- _Your objective_: Copy the data below exactly. Any pictures in it should be omitted.

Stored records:

◆ ◆ ◆ ◆ ◆ ◆ ◆

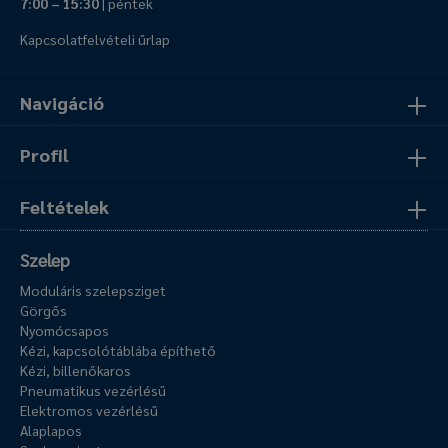
7:00 – 15:30
| péntek
Kapcsolatfelvételi űrlap
Navigáció
Profil
Feltételek
Szelep
Moduláris szelepsziget
Görgős
Nyomócsapos
Kézi, kapcsolótáblába építhető
Kézi, billenőkaros
Pneumatikus vezérlésű
Elektromos vezérlésű
Alaplapos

◆ ◆ ◆ ◆ ◆ ◆ ◆

- _Task output_:
7:00 – 15:30
| péntek
Kapcsolatfelvételi űrlap
Navigáció
Profil
Feltételek
Szelep
Moduláris szelepsziget
Görgős
Nyomócsapos
Kézi, kapcsolótáblába építhető
Kézi, billenőkaros
Pneumatikus vezérlésű
Elektromos vezérlésű
Alaplapos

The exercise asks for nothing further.